The process is ridiculously simple. Heat a spoonful of coconut oil in a large pot. Add a big gob of Thai panang curry paste and stir wildly. Add the eggplants, halved lengthwise, and stir until coated with the curry paste. Add coconut milk, bring to a simmer, and cook until the eggplants are tender, and the liquid has thickened to a sauce. Add an eight-ounce block of firm organic* tofu, cut into half-inch cubes, and warm through. Throw in a handful of coarsely chopped basil and a bunch of scallions, slivered.
Stir, serve and eat.
While the eggplant dish was cooking, I made a quick salad. I had bought a huge green mango at the same time as the eggplants, with this salad in mind, but after a few days in my warm kitchen, it ripened from rock hard green to juicy yellow. No big loss, of course, if you love mangoes--most people would never know I intended this to be a green mango salad.
Then I put Thai green curry paste, lime juice, garlic, Udo's DHA Oil Blend, and fresh basil in a blender and blasted it to bright green smithereens.
As soon as the eggplant dish was ready, I tossed the salad with the green curry dressing. For a final touch, I sprinkled a generous amount of roasted cashews over each serving.
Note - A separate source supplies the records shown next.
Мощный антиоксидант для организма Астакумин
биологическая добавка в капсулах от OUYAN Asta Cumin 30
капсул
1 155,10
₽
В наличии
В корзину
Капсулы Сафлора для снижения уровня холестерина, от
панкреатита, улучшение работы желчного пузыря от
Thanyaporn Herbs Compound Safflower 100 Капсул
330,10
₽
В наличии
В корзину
I brought the two curry dishes to the table together, not as an ideal serving method, but simply to avoid the need to get up in the middle of the meal and bring the second course. My wife has never cared about these things--although she does appreciate my usual observance of proper serving ritual--and it was just the two of us, after all. Common sense dictated we eat the hot dish first, but I knew this wouldn't take long enough for the salad to wilt, so why not? Sometimes I allow just a little laziness to influence the way I serve a meal--at home, that is.
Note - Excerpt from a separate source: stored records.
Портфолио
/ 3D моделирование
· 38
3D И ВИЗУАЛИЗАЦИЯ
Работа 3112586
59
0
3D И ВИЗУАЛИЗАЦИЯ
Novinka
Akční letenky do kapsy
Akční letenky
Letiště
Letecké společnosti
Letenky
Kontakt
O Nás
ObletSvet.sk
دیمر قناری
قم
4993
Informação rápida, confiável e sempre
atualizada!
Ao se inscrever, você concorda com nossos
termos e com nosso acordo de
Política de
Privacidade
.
I've heard arguments for and against eating your salad last. Some say you need to eat the raw part of your meal first, to awaken the palate, supply the stomach with live enzymes to aid digestion, and to go from lighter to heavier foods the way you would go from white to red wines, not the other way around. On the other side of the argument, others insist that eating the salad last refreshes and cleanses the palate, and brings the same digestive advantages suggested by advocates for eating salad first. You know what I suggest? Eat whatever you want, in any order you want, and see how you feel. If it works, don't listen to what anyone says. If it doesn't, try something else until you find what works for you. Pundits, by their very nature, are given to spouting whatever opinion will keep them in business; we're on our own to find out what's best for us.
*Note: If you want to avoid eating genetically modified soy as well as soy grown with chemical fertilizers and pesticides, always select organic tofu. Your call.